Did you know hops don’t only produce beer – they can also be a fantastic food ingredient? I had no idea.
So when I received a press release that branded hop shoots as ‘the poor man’s asparagus’, I was intrigued. The London Brewers’ Association was behind the idea – inviting chefs, restaurateurs and brewers to a day out in Kent, to go hop picking and then cook with the produce.
The idea to cook with hop shoots seemed so novel, that I realized it had great potential for a TV feature. When I pitched it to my editor, she raised an eyebrow and said “So, basically you want me to pay for you to have a fun day out?!”. Well, she had me on that point…!
With a commission in my pocket, I headed to the Kentish coutryside to spend the day filming hop pickers – and drinking beer with them. The only slight worry was the weather, since it’s been raining non-stop for the past week. But somehow, the ‘weather gods’ were on our side, and we were greeted with sunshine.
Once all the hop pickers had arrived from London, the hop picking started. Everyone picked a spot in the field, and cut off the small, delicate shoots to cook with in their restaurants that night.

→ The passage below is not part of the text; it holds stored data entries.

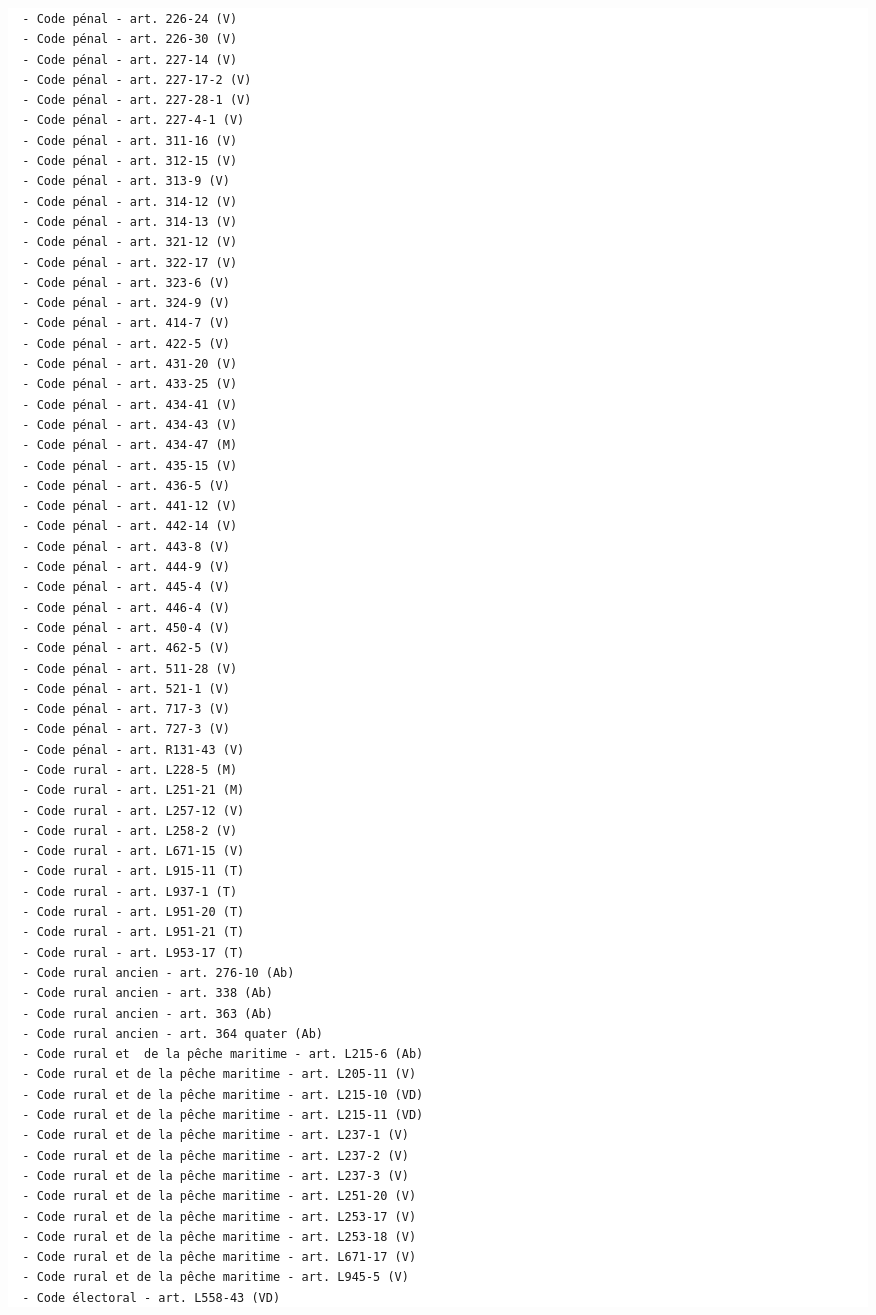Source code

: 	  - Code pénal - art. 226-24 (V)
	  - Code pénal - art. 226-30 (V)
	  - Code pénal - art. 227-14 (V)
	  - Code pénal - art. 227-17-2 (V)
	  - Code pénal - art. 227-28-1 (V)
	  - Code pénal - art. 227-4-1 (V)
	  - Code pénal - art. 311-16 (V)
	  - Code pénal - art. 312-15 (V)
	  - Code pénal - art. 313-9 (V)
	  - Code pénal - art. 314-12 (V)
	  - Code pénal - art. 314-13 (V)
	  - Code pénal - art. 321-12 (V)
	  - Code pénal - art. 322-17 (V)
	  - Code pénal - art. 323-6 (V)
	  - Code pénal - art. 324-9 (V)
	  - Code pénal - art. 414-7 (V)
	  - Code pénal - art. 422-5 (V)
	  - Code pénal - art. 431-20 (V)
	  - Code pénal - art. 433-25 (V)
	  - Code pénal - art. 434-41 (V)
	  - Code pénal - art. 434-43 (V)
	  - Code pénal - art. 434-47 (M)
	  - Code pénal - art. 435-15 (V)
	  - Code pénal - art. 436-5 (V)
	  - Code pénal - art. 441-12 (V)
	  - Code pénal - art. 442-14 (V)
	  - Code pénal - art. 443-8 (V)
	  - Code pénal - art. 444-9 (V)
	  - Code pénal - art. 445-4 (V)
	  - Code pénal - art. 446-4 (V)
	  - Code pénal - art. 450-4 (V)
	  - Code pénal - art. 462-5 (V)
	  - Code pénal - art. 511-28 (V)
	  - Code pénal - art. 521-1 (V)
	  - Code pénal - art. 717-3 (V)
	  - Code pénal - art. 727-3 (V)
	  - Code pénal - art. R131-43 (V)
	  - Code rural - art. L228-5 (M)
	  - Code rural - art. L251-21 (M)
	  - Code rural - art. L257-12 (V)
	  - Code rural - art. L258-2 (V)
	  - Code rural - art. L671-15 (V)
	  - Code rural - art. L915-11 (T)
	  - Code rural - art. L937-1 (T)
	  - Code rural - art. L951-20 (T)
	  - Code rural - art. L951-21 (T)
	  - Code rural - art. L953-17 (T)
	  - Code rural ancien - art. 276-10 (Ab)
	  - Code rural ancien - art. 338 (Ab)
	  - Code rural ancien - art. 363 (Ab)
	  - Code rural ancien - art. 364 quater (Ab)
	  - Code rural et  de la pêche maritime - art. L215-6 (Ab)
	  - Code rural et de la pêche maritime - art. L205-11 (V)
	  - Code rural et de la pêche maritime - art. L215-10 (VD)
	  - Code rural et de la pêche maritime - art. L215-11 (VD)
	  - Code rural et de la pêche maritime - art. L237-1 (V)
	  - Code rural et de la pêche maritime - art. L237-2 (V)
	  - Code rural et de la pêche maritime - art. L237-3 (V)
	  - Code rural et de la pêche maritime - art. L251-20 (V)
	  - Code rural et de la pêche maritime - art. L253-17 (V)
	  - Code rural et de la pêche maritime - art. L253-18 (V)
	  - Code rural et de la pêche maritime - art. L671-17 (V)
	  - Code rural et de la pêche maritime - art. L945-5 (V)
	  - Code électoral - art. L558-43 (VD)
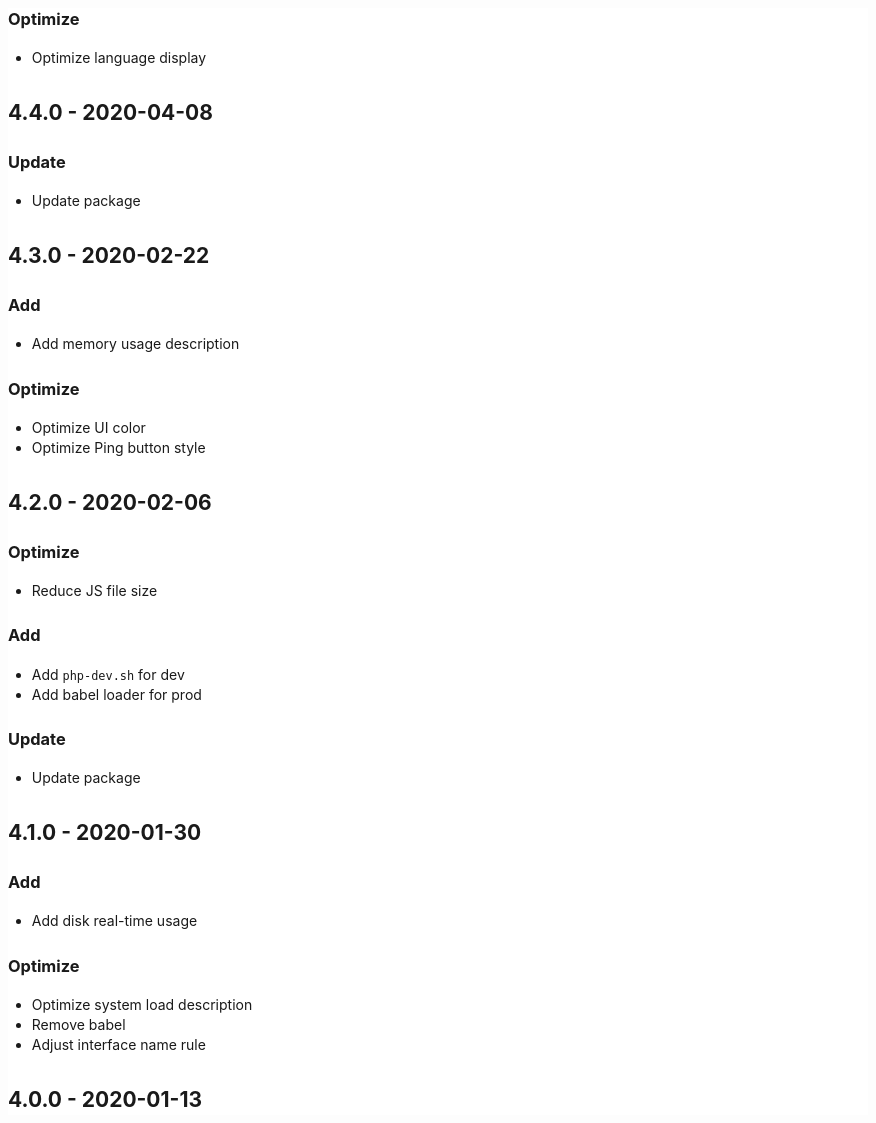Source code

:### Optimize

- Optimize language display

## 4.4.0 - 2020-04-08

### Update

- Update package

## 4.3.0 - 2020-02-22

### Add

- Add memory usage description

### Optimize

- Optimize UI color
- Optimize Ping button style

## 4.2.0 - 2020-02-06

### Optimize

- Reduce JS file size

### Add

- Add `php-dev.sh` for dev
- Add babel loader for prod

### Update

- Update package

## 4.1.0 - 2020-01-30

### Add

- Add disk real-time usage

### Optimize

- Optimize system load description
- Remove babel
- Adjust interface name rule

## 4.0.0 - 2020-01-13
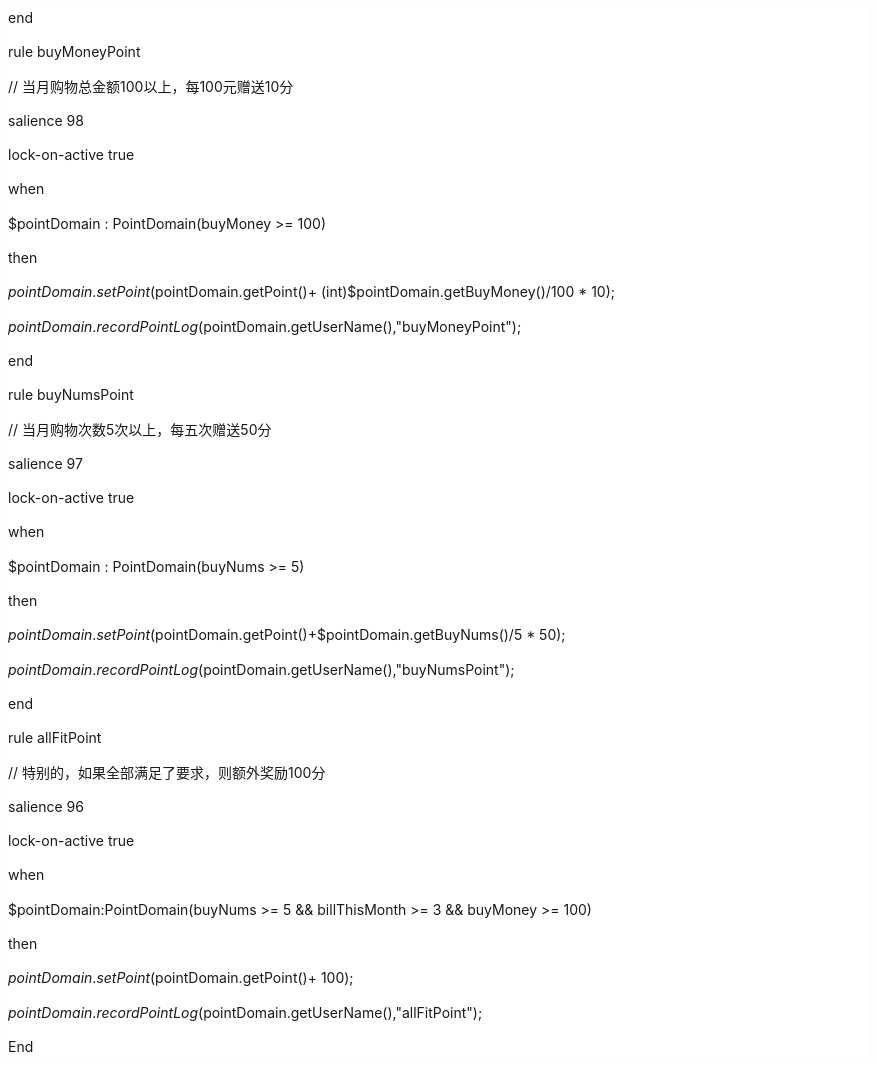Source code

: end 

 

rule buyMoneyPoint 

 // 当月购物总金额100以上，每100元赠送10分 

 salience 98 

 lock-on-active true 

 when 

  $pointDomain : PointDomain(buyMoney >= 100) 

 then 

  $pointDomain.setPoint($pointDomain.getPoint()+ (int)$pointDomain.getBuyMoney()/100 * 10); 

  $pointDomain.recordPointLog($pointDomain.getUserName(),"buyMoneyPoint"); 

end 

 

rule buyNumsPoint 

 // 当月购物次数5次以上，每五次赠送50分 

 salience 97 

 lock-on-active true 

 when 

  $pointDomain : PointDomain(buyNums >= 5) 

 then 

  $pointDomain.setPoint($pointDomain.getPoint()+$pointDomain.getBuyNums()/5 * 50); 

  $pointDomain.recordPointLog($pointDomain.getUserName(),"buyNumsPoint"); 

end 

 

rule allFitPoint 

 // 特别的，如果全部满足了要求，则额外奖励100分 

 salience 96 

 lock-on-active true 

 when 

  $pointDomain:PointDomain(buyNums >= 5 && billThisMonth >= 3 && buyMoney >= 100) 

 then 

  $pointDomain.setPoint($pointDomain.getPoint()+ 100); 

  $pointDomain.recordPointLog($pointDomain.getUserName(),"allFitPoint"); 

End 
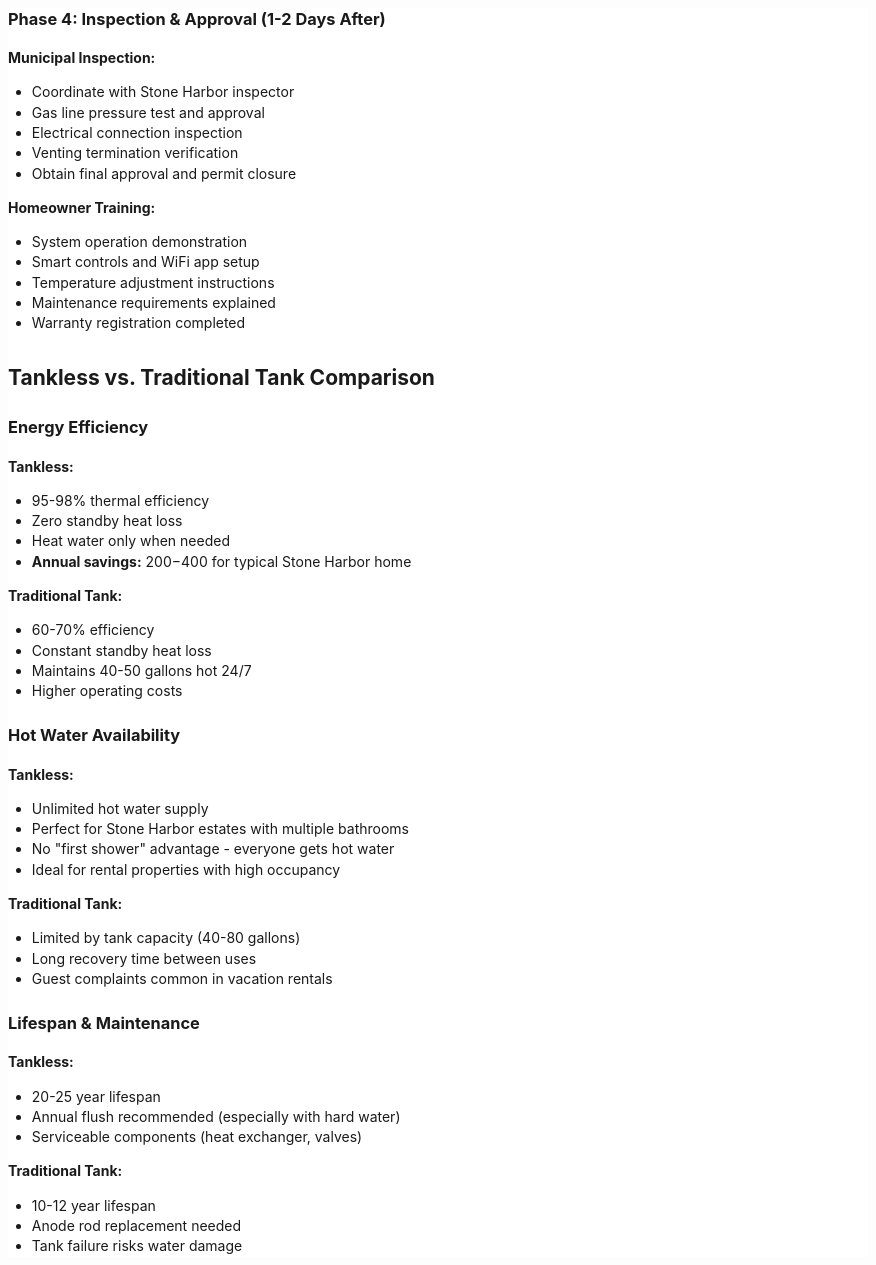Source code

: ### Phase 4: Inspection & Approval (1-2 Days After)

**Municipal Inspection:**
- Coordinate with Stone Harbor inspector
- Gas line pressure test and approval
- Electrical connection inspection
- Venting termination verification
- Obtain final approval and permit closure

**Homeowner Training:**
- System operation demonstration
- Smart controls and WiFi app setup
- Temperature adjustment instructions
- Maintenance requirements explained
- Warranty registration completed

## Tankless vs. Traditional Tank Comparison

### Energy Efficiency

**Tankless:**
- 95-98% thermal efficiency
- Zero standby heat loss
- Heat water only when needed
- **Annual savings:** $200-$400 for typical Stone Harbor home

**Traditional Tank:**
- 60-70% efficiency
- Constant standby heat loss
- Maintains 40-50 gallons hot 24/7
- Higher operating costs

### Hot Water Availability

**Tankless:**
- Unlimited hot water supply
- Perfect for Stone Harbor estates with multiple bathrooms
- No "first shower" advantage - everyone gets hot water
- Ideal for rental properties with high occupancy

**Traditional Tank:**
- Limited by tank capacity (40-80 gallons)
- Long recovery time between uses
- Guest complaints common in vacation rentals

### Lifespan & Maintenance

**Tankless:**
- 20-25 year lifespan
- Annual flush recommended (especially with hard water)
- Serviceable components (heat exchanger, valves)

**Traditional Tank:**
- 10-12 year lifespan
- Anode rod replacement needed
- Tank failure risks water damage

The atmosphere was really serene – only the wind blowing, birds singing and the odd chatter of enthusiastic chefs sharing recipe ideas.
We could have all just as well been sitting in a strawberry field, if there hadn’t been this discreet question-mark hanging in the air above us. We were all picking hops, but what do we actually know about this plant, except that it makes an excellent brew…?
Hop grower Christopher Lillywhite gave me a bit of background on the plant.
He told me that hop has been grown in Britain for over 300 years. There are 12 hop varieties in England, which all have different flavoured hop oils – these create the great variety in beer flavours.
The hop plant is a perennial plant that throws a fresh set of shoots every springtime. Hop growers then carefully wrap these little shoots around strings attached to a wire lattice, so that they can grow upwards. Heavily influenced by daylight, the hop plants need to have reached their highest growing point by the 21st June, which is the longest day of the year. This usually takes 6 weeks.
Cooking with hops is a quite a novel idea, although I found out that the Venetians used to eat them back in the day. But these days, it’s been completely forgotten that young hop shoots can in fact be eaten – before they grow up to become full-grown plants, yielding the cones used in beer production.
The period for edible hop picking is very short: the delicate spears can only be harvested to cook with from the end of April until early May.
Now, you probably wonder what hop shoots actually taste like. I caught Alan Stewart, chef at West London restaurant Manson, nibbling on a raw hop shoot during the harvest, “it tastes green, very fresh, with a slight bitterness and a little metallic hint.”
The hop shoots’ flavour is a bit too intense to eat raw in a salad – they’re best cooked. So, the chefs prepared some hop shoots in a makeshift kitchen next to the hop field. They fried the hop shoots in olive oil and garlic, and served them with pan-fried scallops. A real revelation: while retaining its fresh, grassy flavour, the shoots had acquired a gentler, more buttery aroma, which went really well with the sweet scallops.
And since the day was all hop themed, we were served some great local ale to drink with our hop shoots.
Once they had all picked enough hop shoots, the chefs headed back to cook with them in their restaurants – as part of the ‘Hopfest 2012’.
I joined the jovial guys from the Old Red Cow, a great craft beer pub next to Smithfield market.
Chef Rob McMillan had created a special hop menu for this occasion. His trio of hop inspired dishes consisted of hop infused cod tempura on a bed of hop shoots, lamb with steamed hop shoots and a Venetian risotto with hop shoots.
For his cod tempura, Rob replaced sparkling water with beer and added a few drops of his own-made ‘hop infusion’ to it. Made from dried hops soaked in liquid, the infusion had turned out to be so strong that Rob ended up only using a few drops in the tempura batter. The fish was then deep-fried for a few minutes and served on a bed of flash-fried hop shoots.
While Rob told me he enjoyed working with this new ingredient, he admitted that the hop shoots don’t really live up to their name. “I mean everybody keeps telling me it’s the poor man’s asparagus, I’m not really sure it stands up to that. It’s more like a samphire, it’s more like some of the shoots that you’d be more used to seeing, like pea shoots.”
Still, the diners I spoke to at the Old Red Cow seemed to enjoy the hop shoots a lot.
Emma and I ended up filming for 13 hours that day, and came home with great pictures. What a fantastic day that was!
So, a great thanks to the London Brewers’ Alliance for taking us on this trip, and to Elliot and Rob of the Old Red Cow for kindly letting us film in their kitchen! Thanks guys, from Emma and Anne!